Die halbe Stadt jagt mit

In Cisco, Texas, geht es derweil martialischer zu und her: «Hände hoch», ruft der Weihnachtsmann, nachdem er die Waffe gezückt und auf die Angestellten gerichtet hat. Rasch füllen er und seine Komplizen die Säcke mit Geld. Aber eine aufmerksame Kundin schleicht sich aus der Bank und schlägt Alarm. Draussen versammelt sich schnell eine riesige Menschenmenge, die Polizei eilt herbei. Es kommt zu einer wilden Schiesserei, zur Geiselnahme, zur Flucht und zu einer der legendärsten Verfolgungsjagden in der texanischen Geschichte. Die halbe Stadt ist dabei.

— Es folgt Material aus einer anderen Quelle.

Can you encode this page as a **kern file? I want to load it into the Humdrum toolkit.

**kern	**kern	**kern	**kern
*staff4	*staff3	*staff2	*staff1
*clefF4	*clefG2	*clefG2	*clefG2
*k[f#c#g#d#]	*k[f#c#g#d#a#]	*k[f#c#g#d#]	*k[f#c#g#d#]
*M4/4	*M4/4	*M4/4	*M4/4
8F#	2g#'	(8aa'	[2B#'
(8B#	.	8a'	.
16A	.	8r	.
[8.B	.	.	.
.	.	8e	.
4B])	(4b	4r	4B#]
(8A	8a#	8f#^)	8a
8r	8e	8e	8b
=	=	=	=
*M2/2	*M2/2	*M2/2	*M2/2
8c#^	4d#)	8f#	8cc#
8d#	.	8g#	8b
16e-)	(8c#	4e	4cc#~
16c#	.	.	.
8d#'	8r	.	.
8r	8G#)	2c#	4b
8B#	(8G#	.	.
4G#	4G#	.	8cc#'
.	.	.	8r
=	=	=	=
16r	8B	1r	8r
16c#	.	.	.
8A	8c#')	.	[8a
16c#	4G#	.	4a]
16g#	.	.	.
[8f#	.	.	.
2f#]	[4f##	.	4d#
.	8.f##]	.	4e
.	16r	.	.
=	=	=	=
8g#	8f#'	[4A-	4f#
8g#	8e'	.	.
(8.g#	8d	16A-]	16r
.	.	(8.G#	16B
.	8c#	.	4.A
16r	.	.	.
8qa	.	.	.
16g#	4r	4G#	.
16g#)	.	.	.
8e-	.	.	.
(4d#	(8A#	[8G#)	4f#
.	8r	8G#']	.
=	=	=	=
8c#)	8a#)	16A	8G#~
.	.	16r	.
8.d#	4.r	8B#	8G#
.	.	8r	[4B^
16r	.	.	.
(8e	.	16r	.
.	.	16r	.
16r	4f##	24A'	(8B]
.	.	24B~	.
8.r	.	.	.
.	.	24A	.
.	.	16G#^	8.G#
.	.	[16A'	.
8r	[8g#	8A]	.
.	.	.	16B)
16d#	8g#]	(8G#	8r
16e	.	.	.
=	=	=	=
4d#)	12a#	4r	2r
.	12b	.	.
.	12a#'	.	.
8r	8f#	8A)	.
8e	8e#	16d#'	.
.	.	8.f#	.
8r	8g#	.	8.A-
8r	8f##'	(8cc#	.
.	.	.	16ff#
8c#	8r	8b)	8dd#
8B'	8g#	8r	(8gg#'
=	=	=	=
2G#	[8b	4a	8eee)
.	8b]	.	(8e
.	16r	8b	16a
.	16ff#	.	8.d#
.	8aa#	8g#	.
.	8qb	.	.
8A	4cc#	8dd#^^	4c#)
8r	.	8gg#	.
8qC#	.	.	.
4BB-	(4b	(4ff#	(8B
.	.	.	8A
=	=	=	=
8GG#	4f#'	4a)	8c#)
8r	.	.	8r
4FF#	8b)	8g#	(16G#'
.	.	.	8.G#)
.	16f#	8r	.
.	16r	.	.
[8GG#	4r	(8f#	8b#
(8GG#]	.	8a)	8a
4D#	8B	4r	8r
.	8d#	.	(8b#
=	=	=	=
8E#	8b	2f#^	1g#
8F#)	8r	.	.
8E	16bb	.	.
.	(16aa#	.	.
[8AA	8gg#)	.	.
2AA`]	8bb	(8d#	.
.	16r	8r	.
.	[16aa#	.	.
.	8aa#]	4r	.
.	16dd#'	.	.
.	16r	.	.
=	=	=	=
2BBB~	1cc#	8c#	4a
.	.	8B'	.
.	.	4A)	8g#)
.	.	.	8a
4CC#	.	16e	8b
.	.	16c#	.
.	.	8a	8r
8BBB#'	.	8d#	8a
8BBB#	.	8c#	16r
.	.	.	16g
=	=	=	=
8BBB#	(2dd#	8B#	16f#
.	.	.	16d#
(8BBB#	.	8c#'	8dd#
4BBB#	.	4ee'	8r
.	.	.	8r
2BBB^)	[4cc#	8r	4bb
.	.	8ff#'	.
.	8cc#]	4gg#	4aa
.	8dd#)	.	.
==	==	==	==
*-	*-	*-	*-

Zwei Bandenmitglieder werden Tage später erwischt und erschossen. Die beiden anderen werden gefasst und zum Tode verurteilt, unter ihnen auch Ratliff. Doch noch bevor das Urteil vollstreckt werden kann, wird der falsche Weihnachtsmann von einem Mob aus der Zelle befreit – und am nächsten Telefonmast aufgehängt.